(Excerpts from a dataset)
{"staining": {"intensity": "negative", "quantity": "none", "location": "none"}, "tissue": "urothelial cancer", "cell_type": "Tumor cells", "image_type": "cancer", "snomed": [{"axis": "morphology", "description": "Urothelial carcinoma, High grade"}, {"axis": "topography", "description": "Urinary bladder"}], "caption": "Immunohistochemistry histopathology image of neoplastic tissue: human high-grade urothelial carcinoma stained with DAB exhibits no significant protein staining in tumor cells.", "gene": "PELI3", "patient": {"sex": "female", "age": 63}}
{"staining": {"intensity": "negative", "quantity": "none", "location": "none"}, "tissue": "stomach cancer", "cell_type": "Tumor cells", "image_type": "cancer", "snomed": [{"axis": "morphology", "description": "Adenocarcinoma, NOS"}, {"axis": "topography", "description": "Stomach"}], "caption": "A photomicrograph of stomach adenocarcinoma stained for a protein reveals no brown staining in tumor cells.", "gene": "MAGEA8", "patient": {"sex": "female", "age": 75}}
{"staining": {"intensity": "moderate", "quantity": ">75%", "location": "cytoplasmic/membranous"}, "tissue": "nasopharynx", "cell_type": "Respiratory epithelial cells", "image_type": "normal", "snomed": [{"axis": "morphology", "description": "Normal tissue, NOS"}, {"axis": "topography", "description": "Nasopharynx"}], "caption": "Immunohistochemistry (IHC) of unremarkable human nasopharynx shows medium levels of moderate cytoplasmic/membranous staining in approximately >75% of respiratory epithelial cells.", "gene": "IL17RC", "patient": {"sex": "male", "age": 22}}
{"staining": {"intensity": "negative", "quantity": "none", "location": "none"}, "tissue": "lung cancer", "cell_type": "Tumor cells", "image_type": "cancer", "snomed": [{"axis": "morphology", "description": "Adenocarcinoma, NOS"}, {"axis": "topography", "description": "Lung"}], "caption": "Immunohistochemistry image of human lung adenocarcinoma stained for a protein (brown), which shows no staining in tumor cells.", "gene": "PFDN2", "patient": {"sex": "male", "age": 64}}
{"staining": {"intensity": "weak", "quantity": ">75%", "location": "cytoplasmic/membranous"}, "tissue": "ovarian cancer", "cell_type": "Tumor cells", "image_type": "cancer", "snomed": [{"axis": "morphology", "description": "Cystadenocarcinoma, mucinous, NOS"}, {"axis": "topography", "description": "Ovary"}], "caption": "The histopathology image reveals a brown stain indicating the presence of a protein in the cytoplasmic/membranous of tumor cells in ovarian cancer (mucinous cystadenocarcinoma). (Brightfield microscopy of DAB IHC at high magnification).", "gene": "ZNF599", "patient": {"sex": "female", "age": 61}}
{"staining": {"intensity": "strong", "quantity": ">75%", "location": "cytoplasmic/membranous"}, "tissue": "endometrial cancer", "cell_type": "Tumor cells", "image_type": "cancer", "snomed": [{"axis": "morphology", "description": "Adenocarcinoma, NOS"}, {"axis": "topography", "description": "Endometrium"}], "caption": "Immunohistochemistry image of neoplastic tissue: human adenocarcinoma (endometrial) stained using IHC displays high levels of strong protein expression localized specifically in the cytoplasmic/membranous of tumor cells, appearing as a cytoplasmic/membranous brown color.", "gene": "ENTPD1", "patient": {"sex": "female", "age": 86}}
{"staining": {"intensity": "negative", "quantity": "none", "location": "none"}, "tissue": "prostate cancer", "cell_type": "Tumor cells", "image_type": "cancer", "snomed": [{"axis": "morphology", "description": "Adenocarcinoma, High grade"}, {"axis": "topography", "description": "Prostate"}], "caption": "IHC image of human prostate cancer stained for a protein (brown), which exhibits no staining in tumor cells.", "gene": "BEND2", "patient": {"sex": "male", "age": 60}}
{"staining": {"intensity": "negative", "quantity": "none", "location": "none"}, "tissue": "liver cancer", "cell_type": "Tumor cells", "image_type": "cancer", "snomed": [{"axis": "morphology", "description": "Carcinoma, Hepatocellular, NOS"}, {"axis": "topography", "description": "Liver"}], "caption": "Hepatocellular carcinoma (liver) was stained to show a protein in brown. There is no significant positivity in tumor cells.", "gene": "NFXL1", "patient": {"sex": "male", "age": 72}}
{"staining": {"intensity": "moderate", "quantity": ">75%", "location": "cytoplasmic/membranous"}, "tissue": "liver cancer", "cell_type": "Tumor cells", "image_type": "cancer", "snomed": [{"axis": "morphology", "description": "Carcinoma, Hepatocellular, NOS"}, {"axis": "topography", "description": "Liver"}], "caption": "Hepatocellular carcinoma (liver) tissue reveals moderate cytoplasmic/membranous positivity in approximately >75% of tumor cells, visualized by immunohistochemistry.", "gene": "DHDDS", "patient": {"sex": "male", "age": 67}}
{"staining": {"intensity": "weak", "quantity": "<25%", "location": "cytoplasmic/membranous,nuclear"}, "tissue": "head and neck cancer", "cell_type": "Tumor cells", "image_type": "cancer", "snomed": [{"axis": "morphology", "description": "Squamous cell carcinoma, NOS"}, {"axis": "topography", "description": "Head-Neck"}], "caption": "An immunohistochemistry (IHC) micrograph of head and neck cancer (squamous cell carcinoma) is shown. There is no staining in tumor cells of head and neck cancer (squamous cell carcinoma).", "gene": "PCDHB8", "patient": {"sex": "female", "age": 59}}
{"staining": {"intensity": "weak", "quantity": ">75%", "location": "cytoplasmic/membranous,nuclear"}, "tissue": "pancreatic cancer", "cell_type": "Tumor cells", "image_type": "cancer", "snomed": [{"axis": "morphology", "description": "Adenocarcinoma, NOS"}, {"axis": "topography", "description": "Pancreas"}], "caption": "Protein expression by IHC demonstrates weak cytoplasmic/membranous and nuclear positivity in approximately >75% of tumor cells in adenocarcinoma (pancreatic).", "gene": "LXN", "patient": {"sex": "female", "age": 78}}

How to complete this task = Give all the records above again, wording unchanged.

Solution for this exercise =
{"staining": {"intensity": "negative", "quantity": "none", "location": "none"}, "tissue": "urothelial cancer", "cell_type": "Tumor cells", "image_type": "cancer", "snomed": [{"axis": "morphology", "description": "Urothelial carcinoma, High grade"}, {"axis": "topography", "description": "Urinary bladder"}], "caption": "Immunohistochemistry histopathology image of neoplastic tissue: human high-grade urothelial carcinoma stained with DAB exhibits no significant protein staining in tumor cells.", "gene": "PELI3", "patient": {"sex": "female", "age": 63}}
{"staining": {"intensity": "negative", "quantity": "none", "location": "none"}, "tissue": "stomach cancer", "cell_type": "Tumor cells", "image_type": "cancer", "snomed": [{"axis": "morphology", "description": "Adenocarcinoma, NOS"}, {"axis": "topography", "description": "Stomach"}], "caption": "A photomicrograph of stomach adenocarcinoma stained for a protein reveals no brown staining in tumor cells.", "gene": "MAGEA8", "patient": {"sex": "female", "age": 75}}
{"staining": {"intensity": "moderate", "quantity": ">75%", "location": "cytoplasmic/membranous"}, "tissue": "nasopharynx", "cell_type": "Respiratory epithelial cells", "image_type": "normal", "snomed": [{"axis": "morphology", "description": "Normal tissue, NOS"}, {"axis": "topography", "description": "Nasopharynx"}], "caption": "Immunohistochemistry (IHC) of unremarkable human nasopharynx shows medium levels of moderate cytoplasmic/membranous staining in approximately >75% of respiratory epithelial cells.", "gene": "IL17RC", "patient": {"sex": "male", "age": 22}}
{"staining": {"intensity": "negative", "quantity": "none", "location": "none"}, "tissue": "lung cancer", "cell_type": "Tumor cells", "image_type": "cancer", "snomed": [{"axis": "morphology", "description": "Adenocarcinoma, NOS"}, {"axis": "topography", "description": "Lung"}], "caption": "Immunohistochemistry image of human lung adenocarcinoma stained for a protein (brown), which shows no staining in tumor cells.", "gene": "PFDN2", "patient": {"sex": "male", "age": 64}}
{"staining": {"intensity": "weak", "quantity": ">75%", "location": "cytoplasmic/membranous"}, "tissue": "ovarian cancer", "cell_type": "Tumor cells", "image_type": "cancer", "snomed": [{"axis": "morphology", "description": "Cystadenocarcinoma, mucinous, NOS"}, {"axis": "topography", "description": "Ovary"}], "caption": "The histopathology image reveals a brown stain indicating the presence of a protein in the cytoplasmic/membranous of tumor cells in ovarian cancer (mucinous cystadenocarcinoma). (Brightfield microscopy of DAB IHC at high magnification).", "gene": "ZNF599", "patient": {"sex": "female", "age": 61}}
{"staining": {"intensity": "strong", "quantity": ">75%", "location": "cytoplasmic/membranous"}, "tissue": "endometrial cancer", "cell_type": "Tumor cells", "image_type": "cancer", "snomed": [{"axis": "morphology", "description": "Adenocarcinoma, NOS"}, {"axis": "topography", "description": "Endometrium"}], "caption": "Immunohistochemistry image of neoplastic tissue: human adenocarcinoma (endometrial) stained using IHC displays high levels of strong protein expression localized specifically in the cytoplasmic/membranous of tumor cells, appearing as a cytoplasmic/membranous brown color.", "gene": "ENTPD1", "patient": {"sex": "female", "age": 86}}
{"staining": {"intensity": "negative", "quantity": "none", "location": "none"}, "tissue": "prostate cancer", "cell_type": "Tumor cells", "image_type": "cancer", "snomed": [{"axis": "morphology", "description": "Adenocarcinoma, High grade"}, {"axis": "topography", "description": "Prostate"}], "caption": "IHC image of human prostate cancer stained for a protein (brown), which exhibits no staining in tumor cells.", "gene": "BEND2", "patient": {"sex": "male", "age": 60}}
{"staining": {"intensity": "negative", "quantity": "none", "location": "none"}, "tissue": "liver cancer", "cell_type": "Tumor cells", "image_type": "cancer", "snomed": [{"axis": "morphology", "description": "Carcinoma, Hepatocellular, NOS"}, {"axis": "topography", "description": "Liver"}], "caption": "Hepatocellular carcinoma (liver) was stained to show a protein in brown. There is no significant positivity in tumor cells.", "gene": "NFXL1", "patient": {"sex": "male", "age": 72}}
{"staining": {"intensity": "moderate", "quantity": ">75%", "location": "cytoplasmic/membranous"}, "tissue": "liver cancer", "cell_type": "Tumor cells", "image_type": "cancer", "snomed": [{"axis": "morphology", "description": "Carcinoma, Hepatocellular, NOS"}, {"axis": "topography", "description": "Liver"}], "caption": "Hepatocellular carcinoma (liver) tissue reveals moderate cytoplasmic/membranous positivity in approximately >75% of tumor cells, visualized by immunohistochemistry.", "gene": "DHDDS", "patient": {"sex": "male", "age": 67}}
{"staining": {"intensity": "weak", "quantity": "<25%", "location": "cytoplasmic/membranous,nuclear"}, "tissue": "head and neck cancer", "cell_type": "Tumor cells", "image_type": "cancer", "snomed": [{"axis": "morphology", "description": "Squamous cell carcinoma, NOS"}, {"axis": "topography", "description": "Head-Neck"}], "caption": "An immunohistochemistry (IHC) micrograph of head and neck cancer (squamous cell carcinoma) is shown. There is no staining in tumor cells of head and neck cancer (squamous cell carcinoma).", "gene": "PCDHB8", "patient": {"sex": "female", "age": 59}}
{"staining": {"intensity": "weak", "quantity": ">75%", "location": "cytoplasmic/membranous,nuclear"}, "tissue": "pancreatic cancer", "cell_type": "Tumor cells", "image_type": "cancer", "snomed": [{"axis": "morphology", "description": "Adenocarcinoma, NOS"}, {"axis": "topography", "description": "Pancreas"}], "caption": "Protein expression by IHC demonstrates weak cytoplasmic/membranous and nuclear positivity in approximately >75% of tumor cells in adenocarcinoma (pancreatic).", "gene": "LXN", "patient": {"sex": "female", "age": 78}}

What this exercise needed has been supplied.